PEN-TEST-003 — Phase 11a-3 Pennant criteria A/B (V3 + V4)

Field Value
Test ID PEN-TEST-003
Date 2026-05-11
Strategy (detection-only)
Cohorts produced DET-V3-2026-05-11, DET-V4-2026-05-11
Cohort consumed DET-BASELINE-2026-05-11 (for comparison)
Status complete

Purpose

Continuation of PEN-TEST-001 / -002, pushing flagpole.max_duration_bars tighter (5 → 3 → 2). V3 keeps pennant 6–17 / flagpole 1–3; V4 tightens further to flagpole 1–2.

Method

run_v3_v4.py runs the same harness for V3 and V4 in sequence, each producing its own events + outcomes parquet. analyze_v3_v4.py also computes V3∩V4 overlap (which events appear in both cohorts) for diagnostic purposes.

Headline

V3 (flagpole 1–3): 5,200 events — clean cut.
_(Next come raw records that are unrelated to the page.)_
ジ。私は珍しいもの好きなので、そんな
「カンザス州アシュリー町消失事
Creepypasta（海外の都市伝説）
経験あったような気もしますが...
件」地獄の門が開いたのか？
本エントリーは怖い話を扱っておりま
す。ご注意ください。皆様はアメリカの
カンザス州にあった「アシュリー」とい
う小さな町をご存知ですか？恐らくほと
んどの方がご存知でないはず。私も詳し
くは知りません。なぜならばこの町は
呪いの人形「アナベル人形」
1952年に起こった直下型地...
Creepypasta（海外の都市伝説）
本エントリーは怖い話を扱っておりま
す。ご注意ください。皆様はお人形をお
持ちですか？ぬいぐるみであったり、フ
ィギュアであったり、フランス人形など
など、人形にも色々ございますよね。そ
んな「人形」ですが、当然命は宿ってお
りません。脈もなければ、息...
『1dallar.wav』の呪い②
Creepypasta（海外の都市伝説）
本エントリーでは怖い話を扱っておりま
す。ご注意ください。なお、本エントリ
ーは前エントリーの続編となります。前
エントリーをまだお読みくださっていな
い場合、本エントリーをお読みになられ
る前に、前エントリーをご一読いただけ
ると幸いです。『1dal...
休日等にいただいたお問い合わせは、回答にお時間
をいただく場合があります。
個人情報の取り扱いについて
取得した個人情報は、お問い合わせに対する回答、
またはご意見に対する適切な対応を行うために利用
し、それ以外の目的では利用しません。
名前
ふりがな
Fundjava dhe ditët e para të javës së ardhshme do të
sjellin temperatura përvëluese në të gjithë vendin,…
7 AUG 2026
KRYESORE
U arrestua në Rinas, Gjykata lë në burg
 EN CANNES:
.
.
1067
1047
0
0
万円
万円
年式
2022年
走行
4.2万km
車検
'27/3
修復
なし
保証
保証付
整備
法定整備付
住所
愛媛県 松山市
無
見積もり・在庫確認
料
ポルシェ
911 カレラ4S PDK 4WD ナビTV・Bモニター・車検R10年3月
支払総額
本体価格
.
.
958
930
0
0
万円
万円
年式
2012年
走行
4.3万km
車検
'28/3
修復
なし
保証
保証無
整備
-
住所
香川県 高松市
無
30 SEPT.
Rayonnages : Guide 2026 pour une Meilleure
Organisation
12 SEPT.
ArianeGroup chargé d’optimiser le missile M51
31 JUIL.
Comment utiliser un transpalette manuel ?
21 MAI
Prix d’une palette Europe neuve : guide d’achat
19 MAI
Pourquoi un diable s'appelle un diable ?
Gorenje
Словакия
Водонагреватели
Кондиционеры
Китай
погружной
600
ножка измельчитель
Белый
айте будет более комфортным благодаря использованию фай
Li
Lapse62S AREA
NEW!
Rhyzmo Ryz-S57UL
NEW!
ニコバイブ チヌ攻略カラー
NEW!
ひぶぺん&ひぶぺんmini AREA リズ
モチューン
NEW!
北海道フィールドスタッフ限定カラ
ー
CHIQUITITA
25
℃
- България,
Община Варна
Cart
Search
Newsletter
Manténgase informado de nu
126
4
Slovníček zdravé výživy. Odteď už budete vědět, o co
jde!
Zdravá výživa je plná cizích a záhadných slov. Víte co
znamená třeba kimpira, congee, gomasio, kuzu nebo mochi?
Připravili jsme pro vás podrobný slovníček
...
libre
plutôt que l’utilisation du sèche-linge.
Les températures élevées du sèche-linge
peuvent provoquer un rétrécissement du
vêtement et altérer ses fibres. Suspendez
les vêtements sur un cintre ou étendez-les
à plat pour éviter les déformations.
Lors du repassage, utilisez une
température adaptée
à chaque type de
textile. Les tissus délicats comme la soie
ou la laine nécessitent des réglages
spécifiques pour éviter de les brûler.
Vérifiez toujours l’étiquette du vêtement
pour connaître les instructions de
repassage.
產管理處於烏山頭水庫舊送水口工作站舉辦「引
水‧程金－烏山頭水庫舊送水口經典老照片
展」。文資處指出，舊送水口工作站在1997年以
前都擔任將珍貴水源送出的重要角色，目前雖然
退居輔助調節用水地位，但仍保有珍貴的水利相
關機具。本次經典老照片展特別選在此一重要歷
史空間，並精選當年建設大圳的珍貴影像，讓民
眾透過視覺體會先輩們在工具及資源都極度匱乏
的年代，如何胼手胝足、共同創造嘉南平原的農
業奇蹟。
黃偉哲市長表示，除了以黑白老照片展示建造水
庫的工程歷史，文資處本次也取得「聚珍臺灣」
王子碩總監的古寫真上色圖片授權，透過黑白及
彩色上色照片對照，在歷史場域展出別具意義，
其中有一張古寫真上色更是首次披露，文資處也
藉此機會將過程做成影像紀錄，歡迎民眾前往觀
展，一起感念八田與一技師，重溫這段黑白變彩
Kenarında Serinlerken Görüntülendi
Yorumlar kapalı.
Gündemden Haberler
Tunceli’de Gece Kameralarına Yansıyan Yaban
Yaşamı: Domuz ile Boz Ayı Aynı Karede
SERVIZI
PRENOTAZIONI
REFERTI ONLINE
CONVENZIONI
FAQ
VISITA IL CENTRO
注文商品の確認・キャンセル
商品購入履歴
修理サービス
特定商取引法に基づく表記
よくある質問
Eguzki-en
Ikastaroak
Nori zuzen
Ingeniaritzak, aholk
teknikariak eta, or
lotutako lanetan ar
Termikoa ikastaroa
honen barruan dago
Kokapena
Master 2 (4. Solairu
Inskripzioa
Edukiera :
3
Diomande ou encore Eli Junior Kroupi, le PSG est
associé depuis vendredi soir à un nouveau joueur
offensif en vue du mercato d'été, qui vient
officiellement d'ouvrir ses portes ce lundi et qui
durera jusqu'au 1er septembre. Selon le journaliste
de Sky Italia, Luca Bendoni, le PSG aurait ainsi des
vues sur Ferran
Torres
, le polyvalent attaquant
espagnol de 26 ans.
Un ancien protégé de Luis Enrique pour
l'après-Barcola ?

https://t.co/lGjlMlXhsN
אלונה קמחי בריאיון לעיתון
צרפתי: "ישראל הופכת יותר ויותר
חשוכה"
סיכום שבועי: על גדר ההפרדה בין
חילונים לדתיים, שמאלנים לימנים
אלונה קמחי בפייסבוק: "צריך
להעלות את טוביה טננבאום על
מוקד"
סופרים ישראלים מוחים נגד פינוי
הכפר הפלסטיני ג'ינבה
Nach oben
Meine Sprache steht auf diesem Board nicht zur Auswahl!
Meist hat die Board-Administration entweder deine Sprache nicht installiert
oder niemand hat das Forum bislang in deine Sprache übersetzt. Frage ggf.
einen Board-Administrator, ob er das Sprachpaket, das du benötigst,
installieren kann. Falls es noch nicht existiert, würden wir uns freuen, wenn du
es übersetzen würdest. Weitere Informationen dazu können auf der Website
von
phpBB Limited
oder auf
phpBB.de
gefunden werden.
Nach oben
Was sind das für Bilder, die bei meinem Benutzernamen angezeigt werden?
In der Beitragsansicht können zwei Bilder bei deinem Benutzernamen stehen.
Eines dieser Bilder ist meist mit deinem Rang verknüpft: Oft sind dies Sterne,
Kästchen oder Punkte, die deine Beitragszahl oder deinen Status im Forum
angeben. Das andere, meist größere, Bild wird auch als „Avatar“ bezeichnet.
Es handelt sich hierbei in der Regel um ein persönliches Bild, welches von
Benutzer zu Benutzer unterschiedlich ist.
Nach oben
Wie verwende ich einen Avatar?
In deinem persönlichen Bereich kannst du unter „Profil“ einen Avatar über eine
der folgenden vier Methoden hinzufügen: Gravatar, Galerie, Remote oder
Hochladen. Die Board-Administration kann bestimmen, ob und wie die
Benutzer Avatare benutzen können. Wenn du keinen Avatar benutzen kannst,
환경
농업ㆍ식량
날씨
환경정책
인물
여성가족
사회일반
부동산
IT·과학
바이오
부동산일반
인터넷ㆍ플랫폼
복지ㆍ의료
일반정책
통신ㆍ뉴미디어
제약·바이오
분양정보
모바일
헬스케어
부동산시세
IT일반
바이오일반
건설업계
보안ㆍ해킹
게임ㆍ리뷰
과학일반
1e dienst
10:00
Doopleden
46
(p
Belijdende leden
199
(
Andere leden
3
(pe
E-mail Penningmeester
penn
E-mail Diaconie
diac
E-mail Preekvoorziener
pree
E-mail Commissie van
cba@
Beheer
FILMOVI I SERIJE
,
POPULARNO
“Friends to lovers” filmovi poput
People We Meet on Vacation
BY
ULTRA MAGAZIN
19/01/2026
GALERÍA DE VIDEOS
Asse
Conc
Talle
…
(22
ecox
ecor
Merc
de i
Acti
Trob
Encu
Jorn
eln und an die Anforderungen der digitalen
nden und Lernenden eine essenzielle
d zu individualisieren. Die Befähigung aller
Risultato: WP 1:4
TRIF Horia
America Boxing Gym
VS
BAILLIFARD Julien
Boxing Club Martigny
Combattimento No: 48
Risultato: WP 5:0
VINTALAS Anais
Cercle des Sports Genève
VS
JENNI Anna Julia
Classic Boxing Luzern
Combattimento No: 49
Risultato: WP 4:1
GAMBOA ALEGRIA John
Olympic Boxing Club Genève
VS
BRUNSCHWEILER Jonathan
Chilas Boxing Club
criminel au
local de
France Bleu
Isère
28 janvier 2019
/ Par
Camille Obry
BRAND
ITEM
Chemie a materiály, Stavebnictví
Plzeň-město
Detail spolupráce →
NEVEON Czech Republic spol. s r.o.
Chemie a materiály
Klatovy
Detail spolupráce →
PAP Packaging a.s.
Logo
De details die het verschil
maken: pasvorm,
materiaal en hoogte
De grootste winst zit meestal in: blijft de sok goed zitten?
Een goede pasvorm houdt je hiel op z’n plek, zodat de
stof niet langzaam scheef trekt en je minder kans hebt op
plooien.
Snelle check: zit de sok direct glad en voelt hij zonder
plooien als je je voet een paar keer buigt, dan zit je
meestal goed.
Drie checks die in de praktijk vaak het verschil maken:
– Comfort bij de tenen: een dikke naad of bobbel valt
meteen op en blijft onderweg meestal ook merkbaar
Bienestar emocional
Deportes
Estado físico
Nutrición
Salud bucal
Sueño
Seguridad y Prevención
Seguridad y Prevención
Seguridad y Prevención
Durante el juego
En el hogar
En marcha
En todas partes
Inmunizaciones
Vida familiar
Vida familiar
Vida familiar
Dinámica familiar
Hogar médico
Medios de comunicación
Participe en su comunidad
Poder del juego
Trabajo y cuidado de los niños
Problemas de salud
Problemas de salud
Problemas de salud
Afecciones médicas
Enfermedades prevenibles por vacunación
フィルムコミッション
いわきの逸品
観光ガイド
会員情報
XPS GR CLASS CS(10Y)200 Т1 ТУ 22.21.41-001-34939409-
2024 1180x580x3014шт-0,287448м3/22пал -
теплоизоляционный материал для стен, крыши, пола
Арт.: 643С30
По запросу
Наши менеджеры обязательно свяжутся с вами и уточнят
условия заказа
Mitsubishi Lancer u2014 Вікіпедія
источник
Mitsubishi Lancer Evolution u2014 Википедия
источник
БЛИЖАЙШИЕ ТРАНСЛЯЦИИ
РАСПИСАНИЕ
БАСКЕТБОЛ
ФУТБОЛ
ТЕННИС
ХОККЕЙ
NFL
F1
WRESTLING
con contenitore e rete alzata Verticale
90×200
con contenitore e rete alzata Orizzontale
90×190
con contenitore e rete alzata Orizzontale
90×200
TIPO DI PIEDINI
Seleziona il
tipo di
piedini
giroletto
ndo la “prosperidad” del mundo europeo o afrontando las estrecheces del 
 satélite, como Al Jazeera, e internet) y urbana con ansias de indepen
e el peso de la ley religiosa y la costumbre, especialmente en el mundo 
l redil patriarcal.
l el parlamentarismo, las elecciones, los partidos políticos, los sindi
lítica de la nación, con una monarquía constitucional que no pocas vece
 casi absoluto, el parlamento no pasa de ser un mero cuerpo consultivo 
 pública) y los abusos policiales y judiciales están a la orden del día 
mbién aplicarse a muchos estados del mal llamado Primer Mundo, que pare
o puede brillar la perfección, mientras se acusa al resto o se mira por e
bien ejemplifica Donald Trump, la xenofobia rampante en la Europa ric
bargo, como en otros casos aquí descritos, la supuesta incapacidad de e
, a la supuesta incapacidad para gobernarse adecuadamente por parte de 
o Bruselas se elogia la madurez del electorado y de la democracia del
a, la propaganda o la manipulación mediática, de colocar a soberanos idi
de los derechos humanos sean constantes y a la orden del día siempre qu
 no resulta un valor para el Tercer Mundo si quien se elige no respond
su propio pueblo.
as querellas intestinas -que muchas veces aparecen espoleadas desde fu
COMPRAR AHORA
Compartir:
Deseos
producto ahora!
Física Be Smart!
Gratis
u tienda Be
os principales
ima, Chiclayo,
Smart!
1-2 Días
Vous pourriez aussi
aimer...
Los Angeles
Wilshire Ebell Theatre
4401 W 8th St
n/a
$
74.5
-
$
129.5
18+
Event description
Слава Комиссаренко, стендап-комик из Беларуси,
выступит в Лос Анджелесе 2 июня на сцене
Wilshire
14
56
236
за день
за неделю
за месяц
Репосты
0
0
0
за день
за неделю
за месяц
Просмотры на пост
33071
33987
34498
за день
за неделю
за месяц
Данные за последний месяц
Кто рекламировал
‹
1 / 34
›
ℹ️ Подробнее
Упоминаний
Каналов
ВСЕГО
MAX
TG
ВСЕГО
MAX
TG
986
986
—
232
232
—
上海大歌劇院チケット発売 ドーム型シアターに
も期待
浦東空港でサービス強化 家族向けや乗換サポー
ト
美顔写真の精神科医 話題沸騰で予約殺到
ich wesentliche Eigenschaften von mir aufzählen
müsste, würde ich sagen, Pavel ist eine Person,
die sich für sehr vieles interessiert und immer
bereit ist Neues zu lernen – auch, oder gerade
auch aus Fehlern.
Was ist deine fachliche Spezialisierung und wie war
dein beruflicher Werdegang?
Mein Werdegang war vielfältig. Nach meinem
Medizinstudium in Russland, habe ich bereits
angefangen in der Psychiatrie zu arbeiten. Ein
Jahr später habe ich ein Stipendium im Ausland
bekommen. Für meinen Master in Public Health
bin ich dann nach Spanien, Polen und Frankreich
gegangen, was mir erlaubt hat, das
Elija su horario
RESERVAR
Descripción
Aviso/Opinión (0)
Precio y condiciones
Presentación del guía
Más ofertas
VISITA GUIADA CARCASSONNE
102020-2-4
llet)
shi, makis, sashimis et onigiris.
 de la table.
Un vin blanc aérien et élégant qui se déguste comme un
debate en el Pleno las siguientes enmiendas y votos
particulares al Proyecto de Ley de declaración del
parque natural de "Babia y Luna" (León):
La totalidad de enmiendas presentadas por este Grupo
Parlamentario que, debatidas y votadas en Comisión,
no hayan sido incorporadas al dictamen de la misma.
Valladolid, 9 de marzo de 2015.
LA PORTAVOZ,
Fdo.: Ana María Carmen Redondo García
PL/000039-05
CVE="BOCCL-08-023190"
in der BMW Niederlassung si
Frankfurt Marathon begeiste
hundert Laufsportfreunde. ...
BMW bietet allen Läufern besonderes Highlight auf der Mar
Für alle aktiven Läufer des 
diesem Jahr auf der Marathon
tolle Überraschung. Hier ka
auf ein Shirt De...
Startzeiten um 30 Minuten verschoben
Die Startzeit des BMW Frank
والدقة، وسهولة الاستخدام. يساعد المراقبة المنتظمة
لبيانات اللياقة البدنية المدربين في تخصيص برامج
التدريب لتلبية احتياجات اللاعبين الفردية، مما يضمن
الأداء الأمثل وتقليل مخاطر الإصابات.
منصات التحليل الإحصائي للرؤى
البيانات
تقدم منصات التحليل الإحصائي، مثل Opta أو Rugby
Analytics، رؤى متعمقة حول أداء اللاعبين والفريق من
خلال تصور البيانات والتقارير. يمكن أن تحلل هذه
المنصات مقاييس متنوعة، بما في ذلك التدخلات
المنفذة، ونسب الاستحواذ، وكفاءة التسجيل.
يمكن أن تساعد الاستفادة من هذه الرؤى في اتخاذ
V4 (flagpole 1–2): 4,101 events — too aggressive. The V4 cohort's 30-day endpoint mean is below baseline despite tighter selection. The practical floor is V3; V4 trims too aggressively to deliver a quality lift.

Files in this directory

  • run_v3_v4.py — harness driver for both V3 and V4
  • analyze_v3_v4.py — statistics + V3∩V4 overlap analysis
  • run_v3_v4.log, run_v3_v4.stdout.log — run logs
  • summary_v3.json, summary_v4.json — headline JSONs
  • summary_v3_v4_overlap.json — overlap diagnostics
  • report.md../../reports/Pennant/pennant_criteria_ab_test_v3_v4_2026-05-11.md

Cohort outputs

  • Pennant/cohorts/DET-V3-2026-05-11/{events,outcomes}.parquet
  • Pennant/cohorts/DET-V4-2026-05-11/{events,outcomes}.parquet
  • F-003 — V4 trims too aggressively; V3 is the practical floor for flagpole.max_duration_bars.